The United Nations Human Rights Office released a damning report this week showing that Myanmar’s army has killed 702 civilians—224 women and 153 children—between August and January. These deaths came during a period the military labeled an “election,” yet the process is widely considered a sham, with major opposition parties effectively barred from participation.

Air strikes stand out as the most destructive weapon employed. The United Nations identified them as the “single largest cause of destruction and suffering” amid a civil war that erupted at the army’s coup in 2021. The most dangerous several months for civilians unfolded in the Sagaing region, where 191 people lost their lives—including 60 women and 30 children—because the military pressed to seize every stronghold.

In October, a drone launched a raid on a candlelit rally outside a school in Chaung‑U. According to the report, 23 people were killed, including four children, and more than 60 were injured. At the time the attendees were commemorating the end of Buddhist Lent and speaking out against the military’s forced conscription, elections, and oppression of political prisoners.

In December, a bomber targeted a tea shop in Tabayin, a popular gathering place for locals who were watching a football match.
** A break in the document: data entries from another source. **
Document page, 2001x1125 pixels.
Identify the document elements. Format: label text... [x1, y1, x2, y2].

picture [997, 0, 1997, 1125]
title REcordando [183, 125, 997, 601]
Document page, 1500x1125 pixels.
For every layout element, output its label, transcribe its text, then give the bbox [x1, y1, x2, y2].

At least 19 people died, and another 20 were wounded.

The report also highlights that the Rohingya, a predominantly Muslim minority, suffer forced recruitment by regional militias, arbitrary arrests, massacres, and sexual violence. While the Rohingya are not usually identified as a native group of Myanmar, their plight underscores how the military exerts control over marginalized peoples who live on the nation’s periphery.

UN Human Rights Chief Volker Türk lamented that the people “seemed forgotten” by the international community. He warned that a decline in foreign funding for protection initiatives only compounds the harm caused by the military’s relentless attacks. Local protection groups—often volunteers who protect villages, preserve cultural heritage and maintain indigenous knowledge—are left with no sustainable budget to safeguard communities near battle lines.
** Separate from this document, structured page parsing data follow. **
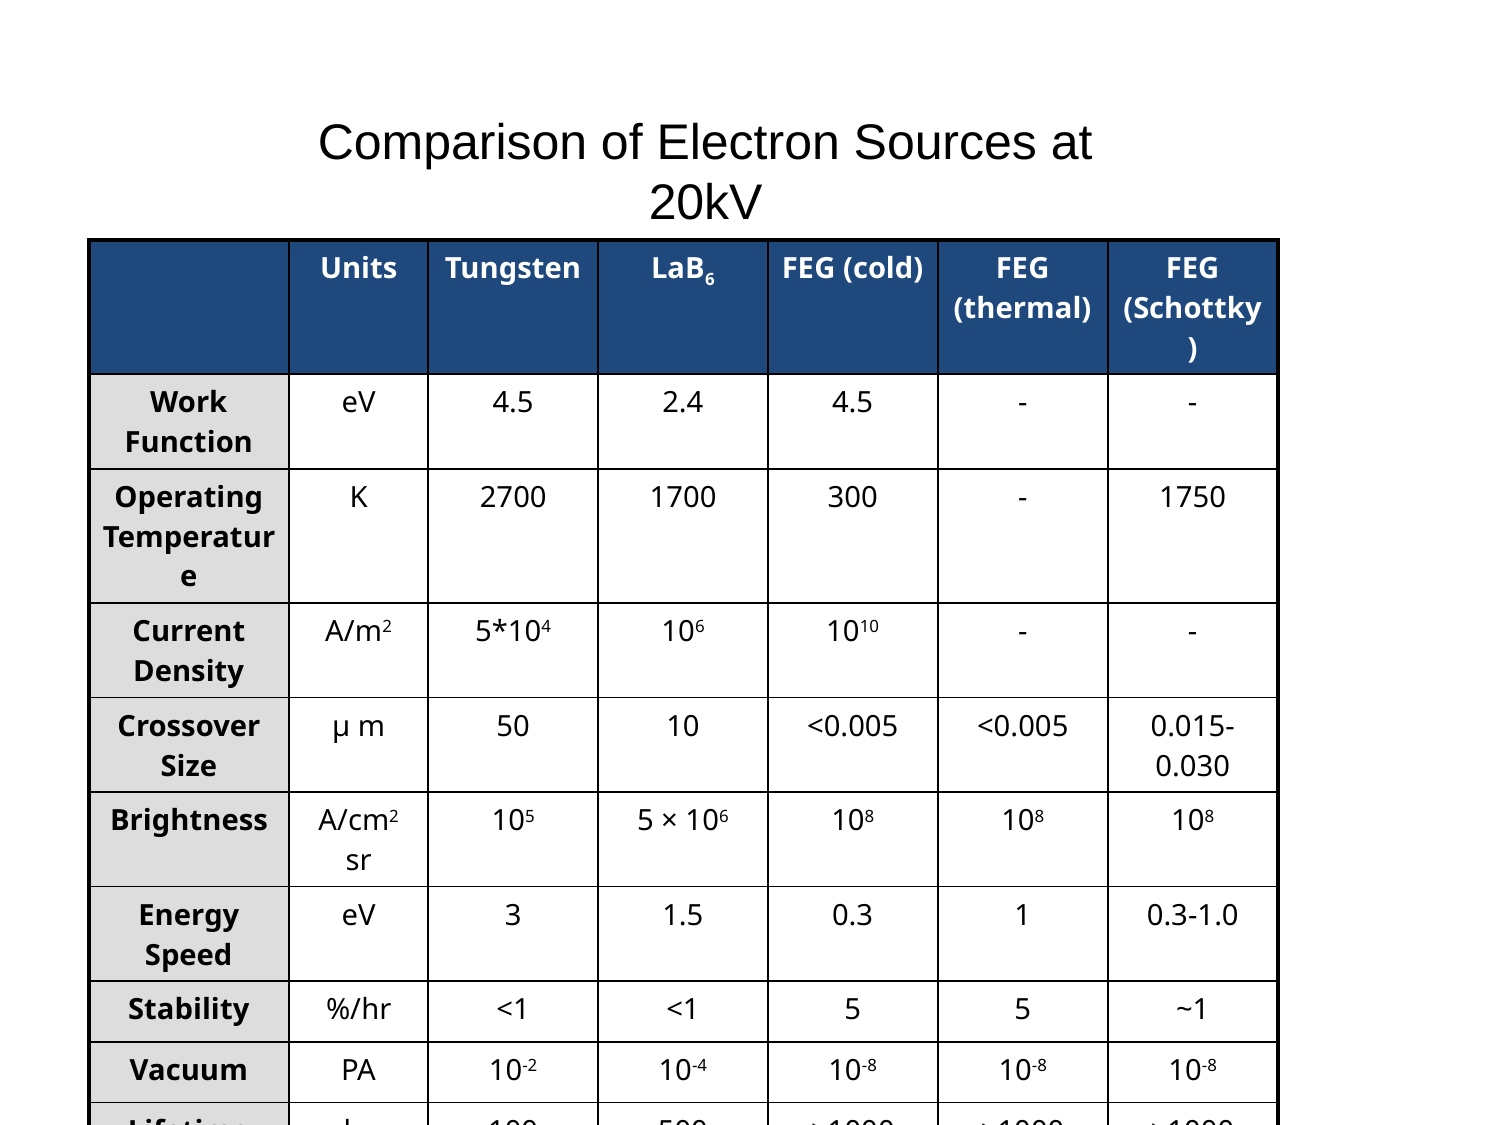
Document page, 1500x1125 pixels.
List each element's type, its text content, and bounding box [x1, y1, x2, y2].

table_header FEG (thermal) [939, 242, 1107, 373]
table_cell 10-4 [599, 1043, 767, 1102]
table_cell 10-8 [1109, 1043, 1276, 1102]
table_cell Energy Speed [91, 887, 288, 980]
table_cell 10 [599, 698, 767, 791]
table_cell 500 [599, 1103, 767, 1125]
table_cell 1 [939, 887, 1107, 980]
table_cell Operating Temperature [91, 470, 288, 602]
table_cell <0.005 [939, 698, 1107, 791]
table_cell - [939, 375, 1107, 468]
table_cell μ m [290, 698, 427, 791]
table_header FEG (Schottky) [1109, 242, 1276, 373]
table_cell 2700 [429, 470, 597, 602]
table_cell 100 [429, 1103, 597, 1125]
table_cell Crossover Size [91, 698, 288, 791]
table_cell %/hr [290, 982, 427, 1041]
table_cell 108 [769, 793, 937, 886]
text_box Comparison of Electron Sources at 20kV [288, 102, 1123, 237]
table_cell 10-2 [429, 1043, 597, 1102]
table_cell 10-8 [769, 1043, 937, 1102]
table_cell 5 [939, 982, 1107, 1041]
table_cell 5 [769, 982, 937, 1041]
table_cell A/m2 [290, 604, 427, 697]
table_cell 3 [429, 887, 597, 980]
table_cell 106 [599, 604, 767, 697]
table_cell Stability [91, 982, 288, 1041]
table_cell 105 [429, 793, 597, 886]
table_cell Current Density [91, 604, 288, 697]
table_cell 0.3 [769, 887, 937, 980]
table_cell eV [290, 887, 427, 980]
table_cell Work Function [91, 375, 288, 468]
table_cell 1.5 [599, 887, 767, 980]
table_header Units [290, 242, 427, 373]
table_cell 5*104 [429, 604, 597, 697]
table_cell K [290, 470, 427, 602]
table_cell 4.5 [429, 375, 597, 468]
table_header FEG (cold) [769, 242, 937, 373]
table_cell 10-8 [939, 1043, 1107, 1102]
table_cell 300 [769, 470, 937, 602]
table_cell 4.5 [769, 375, 937, 468]
table_cell 1700 [599, 470, 767, 602]
table_cell >1000 [769, 1103, 937, 1125]
table_header LaB6 [599, 242, 767, 373]
table_cell Vacuum [91, 1043, 288, 1102]
table_cell A/cm2 sr [290, 793, 427, 886]
table_cell <1 [599, 982, 767, 1041]
table_cell - [1109, 604, 1276, 697]
table_cell 2.4 [599, 375, 767, 468]
table_cell hr [290, 1103, 427, 1125]
table_cell ~1 [1109, 982, 1276, 1041]
table_cell >1000 [1109, 1103, 1276, 1125]
table_cell 0.015-0.030 [1109, 698, 1276, 791]
table_cell - [939, 470, 1107, 602]
table_cell 108 [939, 793, 1107, 886]
table_cell <1 [429, 982, 597, 1041]
table_cell - [939, 604, 1107, 697]
table_cell 0.3-1.0 [1109, 887, 1276, 980]
table_cell 1750 [1109, 470, 1276, 602]
table_cell Lifetime [91, 1103, 288, 1125]
table_cell eV [290, 375, 427, 468]
table_cell 50 [429, 698, 597, 791]
table_cell - [1109, 375, 1276, 468]
table_cell 108 [1109, 793, 1276, 886]
table_cell >1000 [939, 1103, 1107, 1125]
table_cell <0.005 [769, 698, 937, 791]
table_cell PA [290, 1043, 427, 1102]
table_header [91, 242, 288, 373]
table_cell 5 × 106 [599, 793, 767, 886]
table_cell Brightness [91, 793, 288, 886]
table_header Tungsten [429, 242, 597, 373]
table_cell 1010 [769, 604, 937, 697]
Beyond air strikes, forced conscription via drone‑operated lethal raid threatens the cultural continuity of indigenous villages. The army’s deployment of high‑precision weaponry upgrades their battlefield presence and effectively eliminates any chance of a democratic exit from their grip on power.

The Myanmar military now governs the country as it appears in 2026, with General Min Aung Hlaing at its helm. He has turned the former coup leader into a “president” amid a political system where the army occupies one quarter of seats in parliament and a military‑controlled party—in effect—holds an almost uncontested majority.

For indigenous communities, the situation means losing more than just livelihood: The destruction of villages, loss of customary lands, and denial of civil space are erasing exactly what makes their cultures unique. Their ties to the earth—through farming, traditional medicine, and communal rituals—are under threat.

This article calls for renewed international pressure to end the army’s control over Myanmar’s political processes. The protection of civilian life and indigenous land rights requires significant and sustained humanitarian, economic, and legal support. The United States and European Parliament have already mandated critical funding cuts to Myanmar’s military, yet the numbers reported show a vacuum yet again for grassroots protection.